The Spring always starts with Orthosia – the quakers – for me; a favourite family. April 12th brought these four together: twin spot, small, common and hebrew character.
Ten days later I trapped Pale Pinion, a moth I was pleased to get and also new to the garden in Exmouth.
Shortly after the Pale Pinion, another of the beautiful wood-mimic moths dropped by in the shape of Chamomile Shark, new for the garden again, and a really smart moth:
One of my aims for 2019 is to get a few lures and try to trap some of the moths that don’t come to light – the clearwings, for example.
A more mundane highlight for me on the same day that Matt trapped his Emperor, was the return of Treble Brown Spot to the garden. These are scarce, if not rare, but the garden in Exmouth does well for them and I’m always pleased to see one … here, a pair from different May days.
Moth numbers build during the year and explode in June and July. Though there were no rarities, the sheer number of different species is a celebration in its own right. Here are just a few to enjoy …
In this sense the old garden was hard to give up, with the feeling that there was still more to find. However, if I was feeling a little bit nostalgic it didn’t last long as the new garden started producing great moths almost immediately.
September began with two Portland Ribbon Wave on the same night, a moth I’d trapped just a couple of times in 2016 in Exmouth.

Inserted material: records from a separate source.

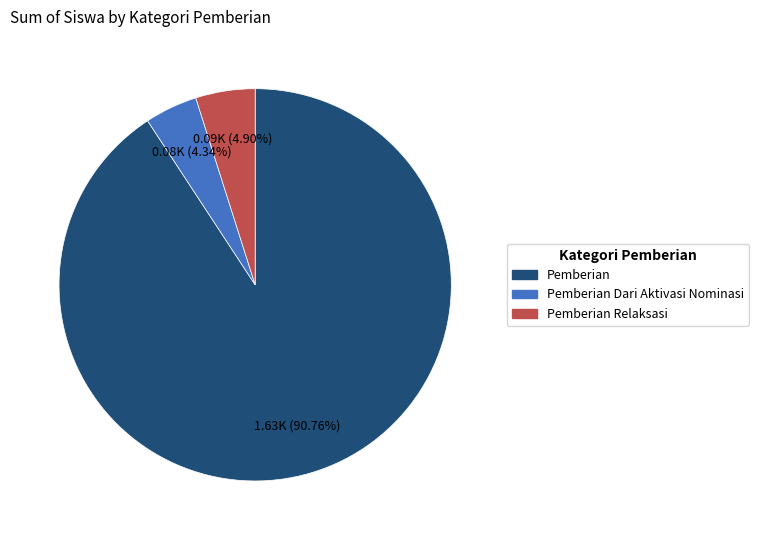

Does any single category account for the majority?

Yes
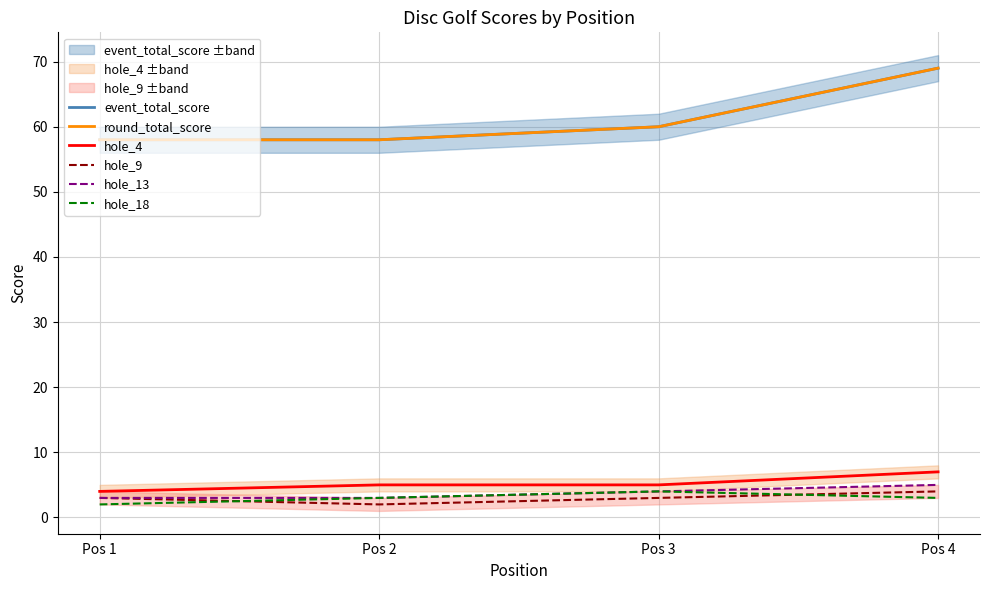

Is it true that event_total_score equals 98 at Pos 3?

False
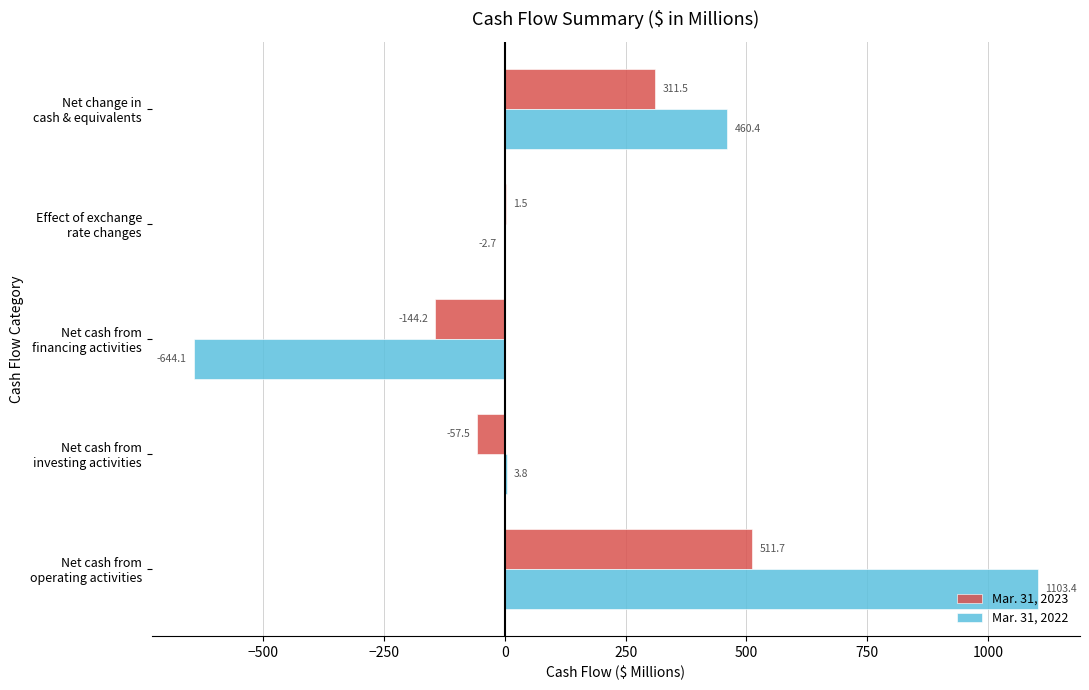

What is the sum of all Mar. 31, 2023 values?

623.0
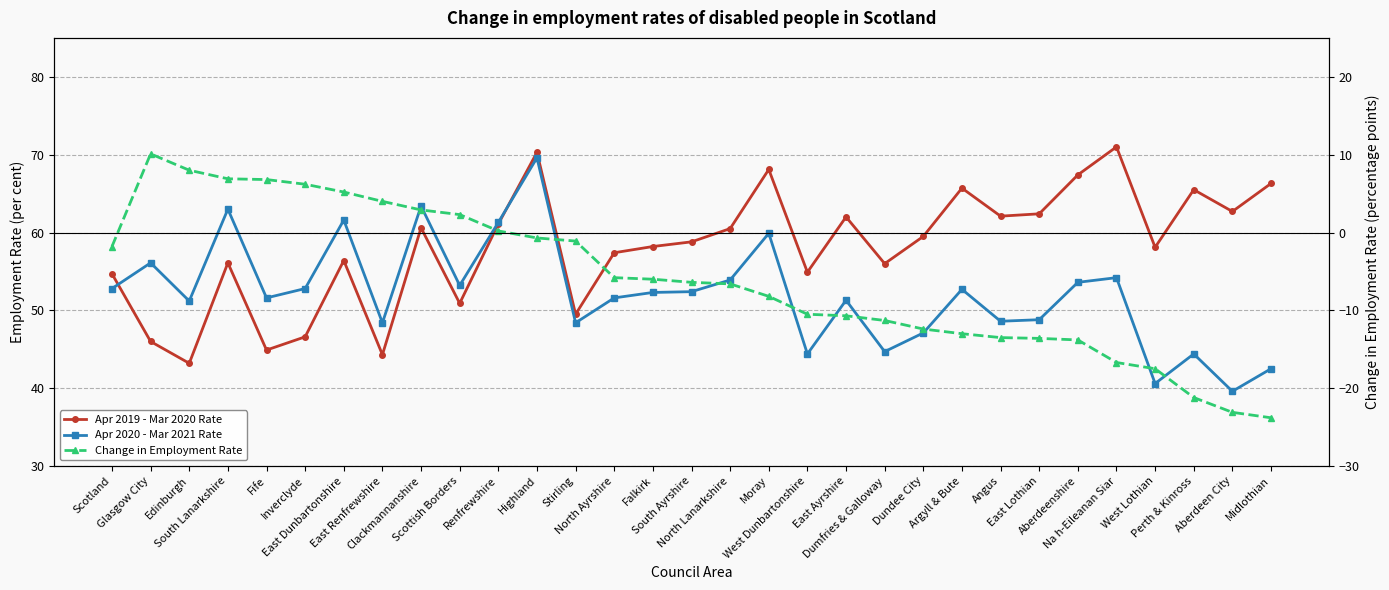

At which category does Change in Employment Rate reach its first local peak?

Glasgow City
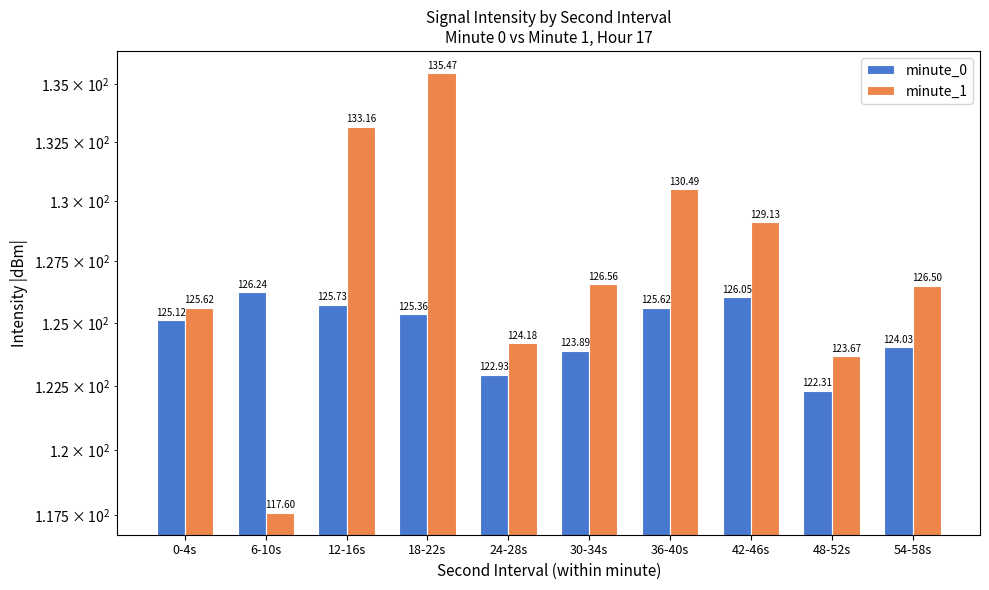

How many values in the minute_1 series exceed 126?

6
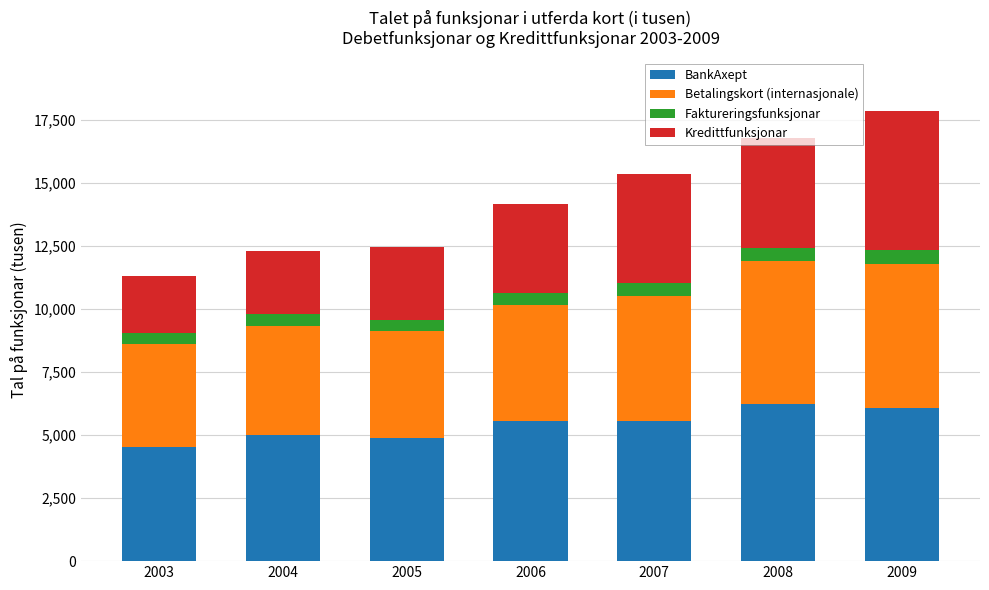

The value of BankAxept at 2004 is 8799.4. True or false?

False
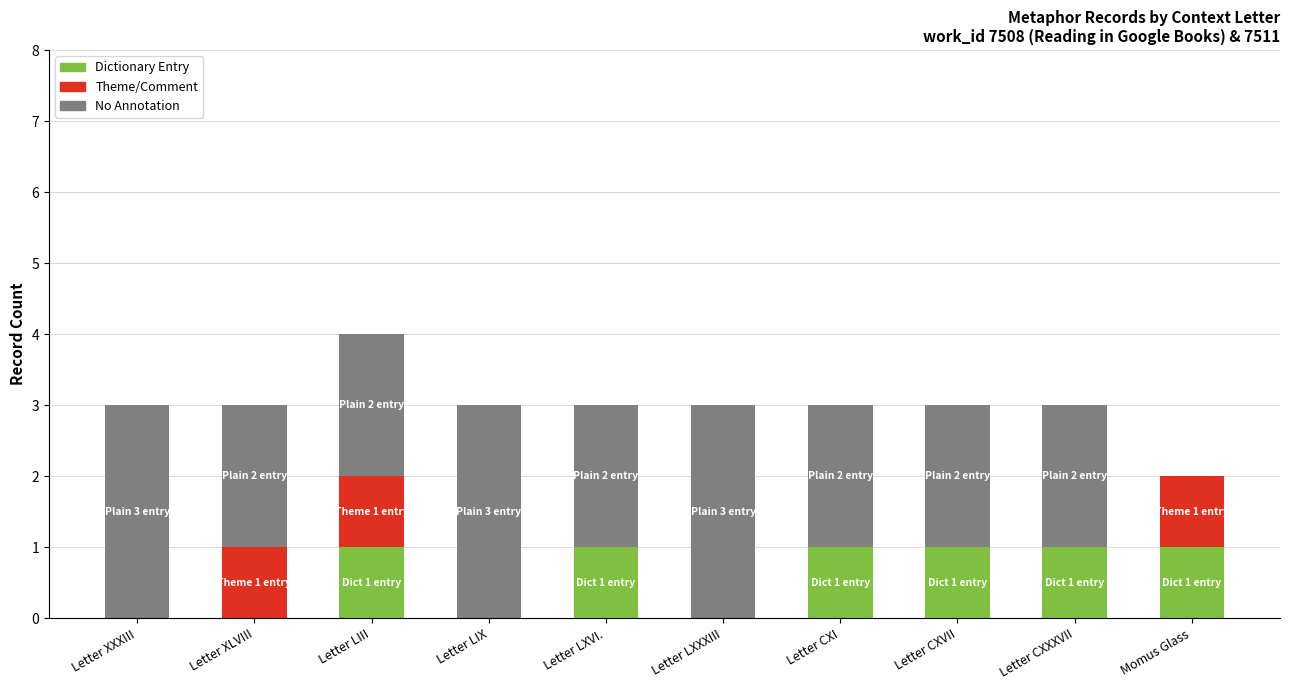

At which category is the sum across all series the highest?

Letter LIII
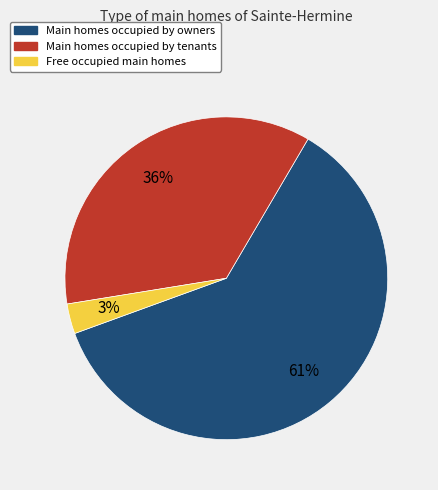

Count the number of slices in the pie.

3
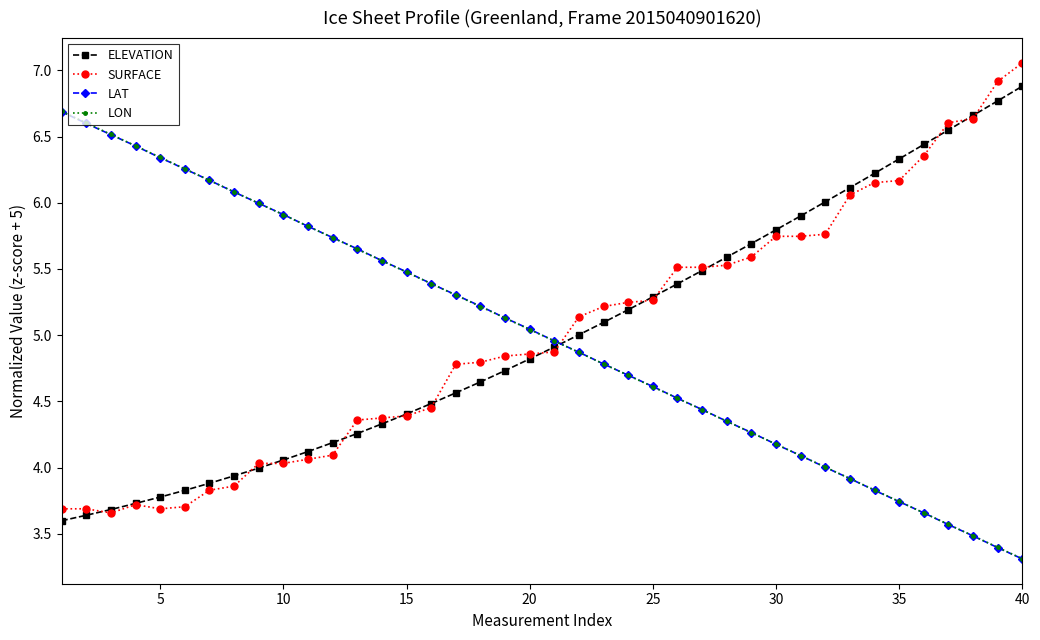

What is the value of the LAT point at the 9th from the left?

6.0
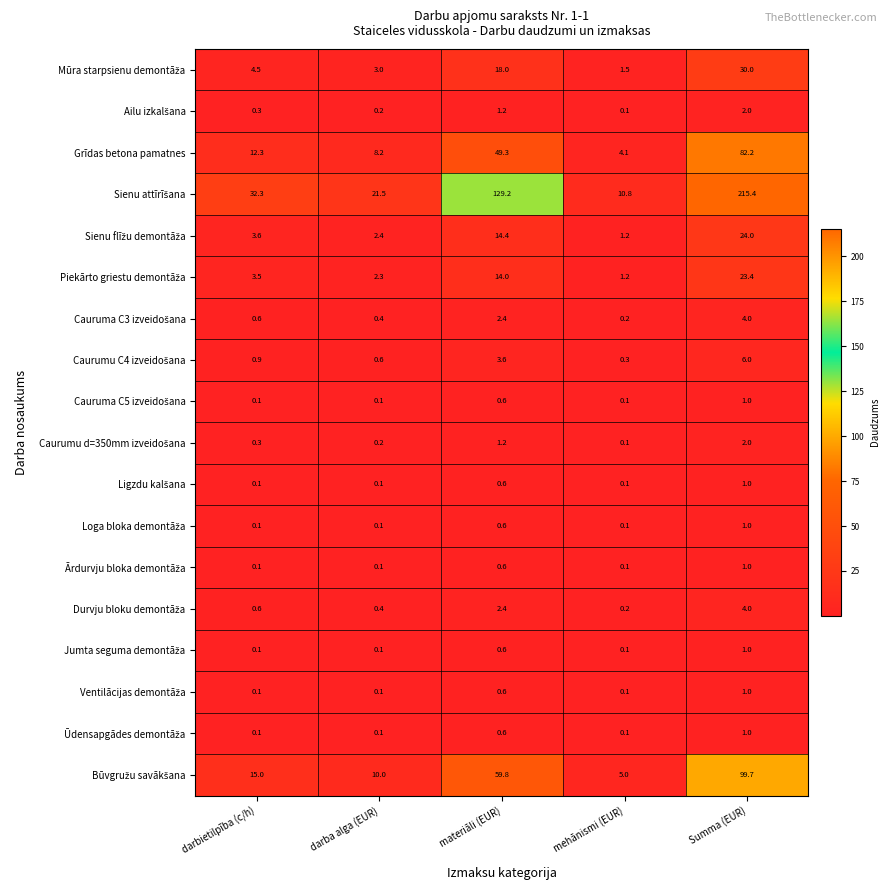

What is the maximum value shown in the chart?

215.4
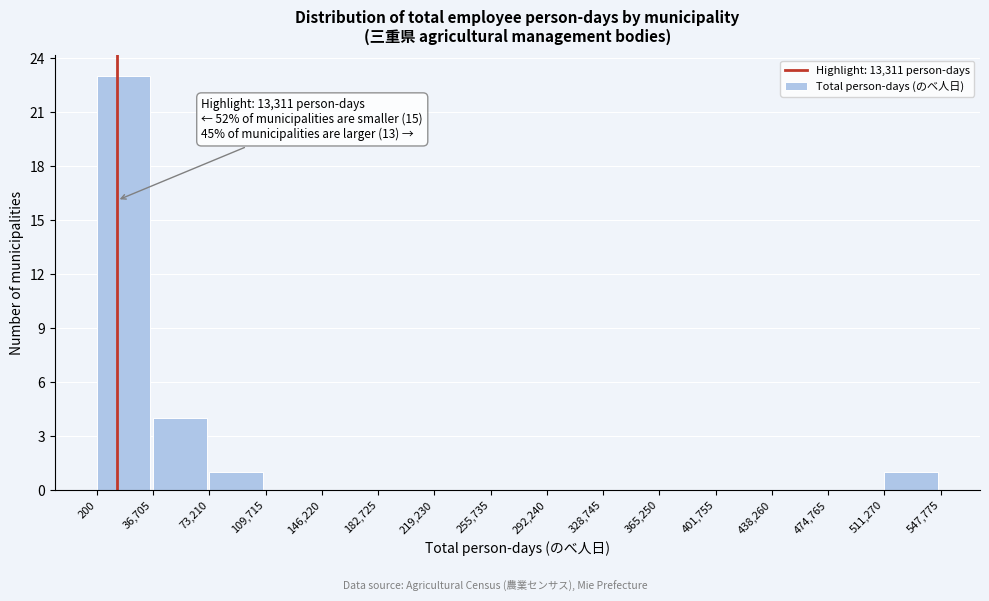

Which range on the x-axis has the tallest bar?

200 to 36,705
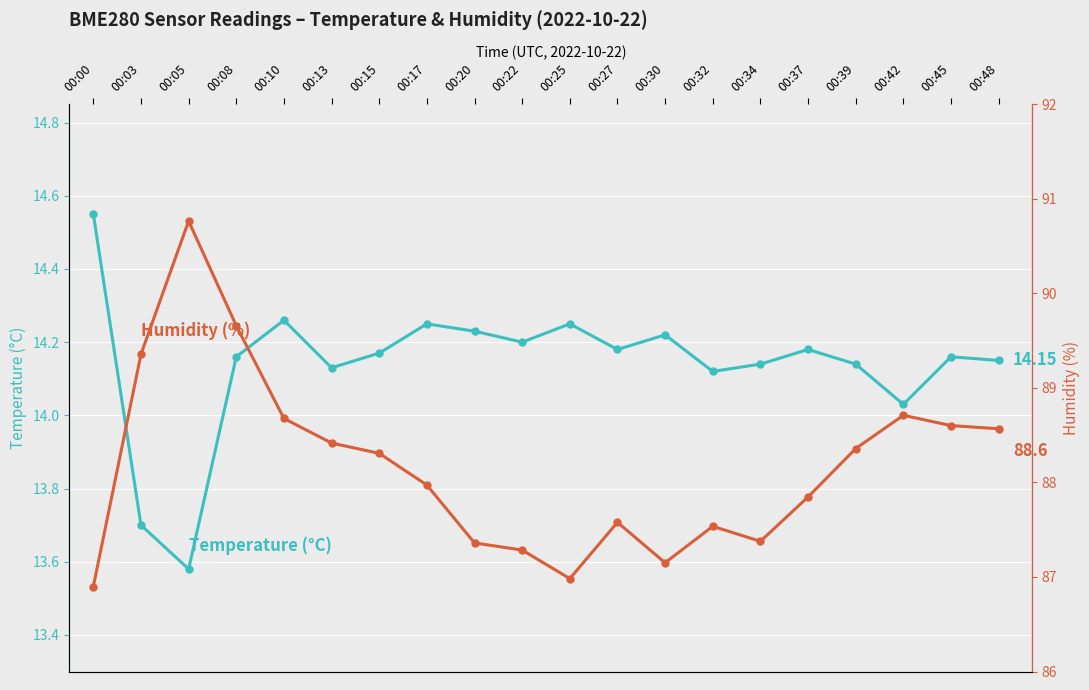

Where does the Temperature (°C) series first go above 14?

00:00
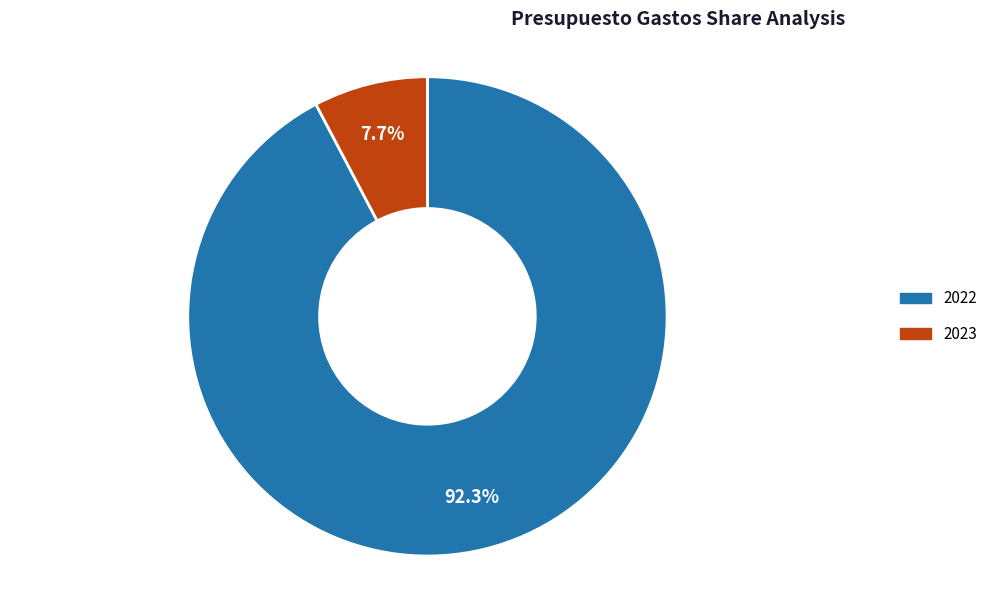

To the nearest percent, what is the average slice percentage?

50%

The next night I caught Box Tree Moth:
I believe this was just the second ever record for Devon, the first coming just a few weeks beforehand on the East coast of the county; though with their rapid movement north and colonisation in the south-east, it won’t be the last, I’m sure, and I suspect 2019 will see them popping up all over the UK.
As the Autumn drew in there were other moths new to me, even if not rare in general: L-album wainscott; orange sallow; and dark sword-grass.
Several White-speck, in different shades …
And then, as if all this wasn’t enough, on the 17th November I trapped Oak Rustic – rarely seen in Devon, or elsewhere in the UK, with just a handful of records over the last few years:
This was a fitting end to a great year of trapping, full of new species for me, and meaning that I passed the 400 life-time species mark, as well as picking up some real rarities. Of course, with such fabulous habitat and the sea just 10 mins walk away, it’s a great place to be.
Happy New Year … and I hope you have a productive, moth-ful, 2019.